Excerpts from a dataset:

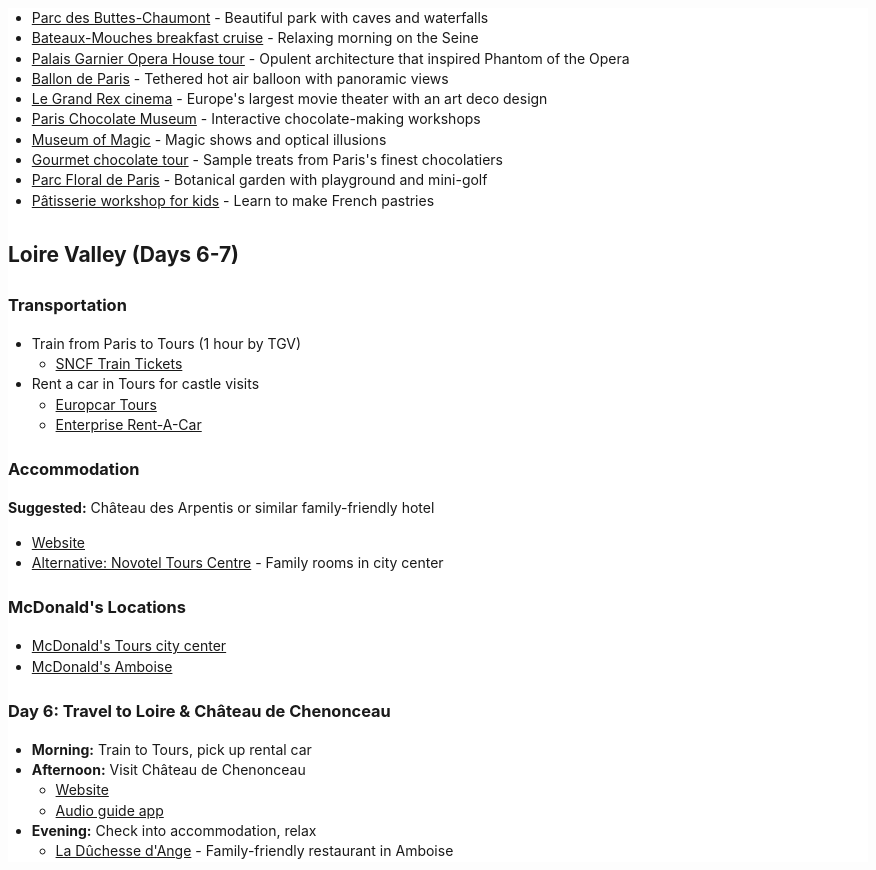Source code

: - [Parc des Buttes-Chaumont](https://en.parisinfo.com/paris-museum-monument/71468/Parc-des-Buttes-Chaumont) - Beautiful park with caves and waterfalls
- [Bateaux-Mouches breakfast cruise](https://www.bateaux-mouches.fr/en/cruise/brunch-cruise) - Relaxing morning on the Seine
- [Palais Garnier Opera House tour](https://www.operadeparis.fr/en/visits) - Opulent architecture that inspired Phantom of the Opera
- [Ballon de Paris](https://www.ballondeparis.com/en/) - Tethered hot air balloon with panoramic views
- [Le Grand Rex cinema](https://www.legrandrex.com/) - Europe's largest movie theater with an art deco design
- [Paris Chocolate Museum](https://www.museeduchocolat.fr/?lang=en) - Interactive chocolate-making workshops
- [Museum of Magic](https://www.musee-magie.com/) - Magic shows and optical illusions
- [Gourmet chocolate tour](https://www.parischocolatetour.com/) - Sample treats from Paris's finest chocolatiers
- [Parc Floral de Paris](https://www.parcfloraldeparis.com/) - Botanical garden with playground and mini-golf
- [Pâtisserie workshop for kids](https://www.cooknwithclass.com/paris/french-cooking-classes/kids-teen-cooking-classes-paris/) - Learn to make French pastries

## Loire Valley (Days 6-7)

### Transportation
- Train from Paris to Tours (1 hour by TGV)
  - [SNCF Train Tickets](https://en.oui.sncf/en/)
- Rent a car in Tours for castle visits
  - [Europcar Tours](https://www.europcar.com/location/france/tours)
  - [Enterprise Rent-A-Car](https://www.enterprise.fr/en/car-hire/locations/france/tours.html)

### Accommodation
**Suggested:** Château des Arpentis or similar family-friendly hotel
- [Website](https://www.chateaudesarpentis.com/)
- [Alternative: Novotel Tours Centre](https://all.accor.com/hotel/0449/index.en.shtml) - Family rooms in city center

### McDonald's Locations
- [McDonald's Tours city center](https://www.google.com/maps/place/McDonald's/@47.3933847,0.6889546,17z/data=!3m1!4b1!4m5!3m4!1s0x47fcd5b94a239c49:0xa1035c1db0324030!8m2!3d47.3933847!4d0.6911433)
- [McDonald's Amboise](https://www.google.com/maps/place/McDonald's/@47.4131725,0.9841929,17z/data=!3m1!4b1!4m5!3m4!1s0x47fcbdf60f33c59f:0x9baa9a1f676b25c3!8m2!3d47.4131725!4d0.9863816)

### Day 6: Travel to Loire & Château de Chenonceau
- **Morning:** Train to Tours, pick up rental car
- **Afternoon:** Visit Château de Chenonceau
  - [Website](https://www.chenonceau.com/en/)
  - [Audio guide app](https://www.chenonceau.com/en/prepare-your-visit/tours-and-activities/)
- **Evening:** Check into accommodation, relax
  - [La Dûchesse d'Ange](https://www.tripadvisor.com/Restaurant_Review-g187119-d11763216-Reviews-La_Duchesse_D_Ange-Amboise_Loire_Valley_Centre_Val_de_Loire.html) - Family-friendly restaurant in Amboise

Task to complete:
Retype the data above in full, exactly as it stands, and skip any image.

The completed task:
Source code

: - [Parc des Buttes-Chaumont](https://en.parisinfo.com/paris-museum-monument/71468/Parc-des-Buttes-Chaumont) - Beautiful park with caves and waterfalls
- [Bateaux-Mouches breakfast cruise](https://www.bateaux-mouches.fr/en/cruise/brunch-cruise) - Relaxing morning on the Seine
- [Palais Garnier Opera House tour](https://www.operadeparis.fr/en/visits) - Opulent architecture that inspired Phantom of the Opera
- [Ballon de Paris](https://www.ballondeparis.com/en/) - Tethered hot air balloon with panoramic views
- [Le Grand Rex cinema](https://www.legrandrex.com/) - Europe's largest movie theater with an art deco design
- [Paris Chocolate Museum](https://www.museeduchocolat.fr/?lang=en) - Interactive chocolate-making workshops
- [Museum of Magic](https://www.musee-magie.com/) - Magic shows and optical illusions
- [Gourmet chocolate tour](https://www.parischocolatetour.com/) - Sample treats from Paris's finest chocolatiers
- [Parc Floral de Paris](https://www.parcfloraldeparis.com/) - Botanical garden with playground and mini-golf
- [Pâtisserie workshop for kids](https://www.cooknwithclass.com/paris/french-cooking-classes/kids-teen-cooking-classes-paris/) - Learn to make French pastries

## Loire Valley (Days 6-7)

### Transportation
- Train from Paris to Tours (1 hour by TGV)
  - [SNCF Train Tickets](https://en.oui.sncf/en/)
- Rent a car in Tours for castle visits
  - [Europcar Tours](https://www.europcar.com/location/france/tours)
  - [Enterprise Rent-A-Car](https://www.enterprise.fr/en/car-hire/locations/france/tours.html)

### Accommodation
**Suggested:** Château des Arpentis or similar family-friendly hotel
- [Website](https://www.chateaudesarpentis.com/)
- [Alternative: Novotel Tours Centre](https://all.accor.com/hotel/0449/index.en.shtml) - Family rooms in city center

### McDonald's Locations
- [McDonald's Tours city center](https://www.google.com/maps/place/McDonald's/@47.3933847,0.6889546,17z/data=!3m1!4b1!4m5!3m4!1s0x47fcd5b94a239c49:0xa1035c1db0324030!8m2!3d47.3933847!4d0.6911433)
- [McDonald's Amboise](https://www.google.com/maps/place/McDonald's/@47.4131725,0.9841929,17z/data=!3m1!4b1!4m5!3m4!1s0x47fcbdf60f33c59f:0x9baa9a1f676b25c3!8m2!3d47.4131725!4d0.9863816)

### Day 6: Travel to Loire & Château de Chenonceau
- **Morning:** Train to Tours, pick up rental car
- **Afternoon:** Visit Château de Chenonceau
  - [Website](https://www.chenonceau.com/en/)
  - [Audio guide app](https://www.chenonceau.com/en/prepare-your-visit/tours-and-activities/)
- **Evening:** Check into accommodation, relax
  - [La Dûchesse d'Ange](https://www.tripadvisor.com/Restaurant_Review-g187119-d11763216-Reviews-La_Duchesse_D_Ange-Amboise_Loire_Valley_Centre_Val_de_Loire.html) - Family-friendly restaurant in Amboise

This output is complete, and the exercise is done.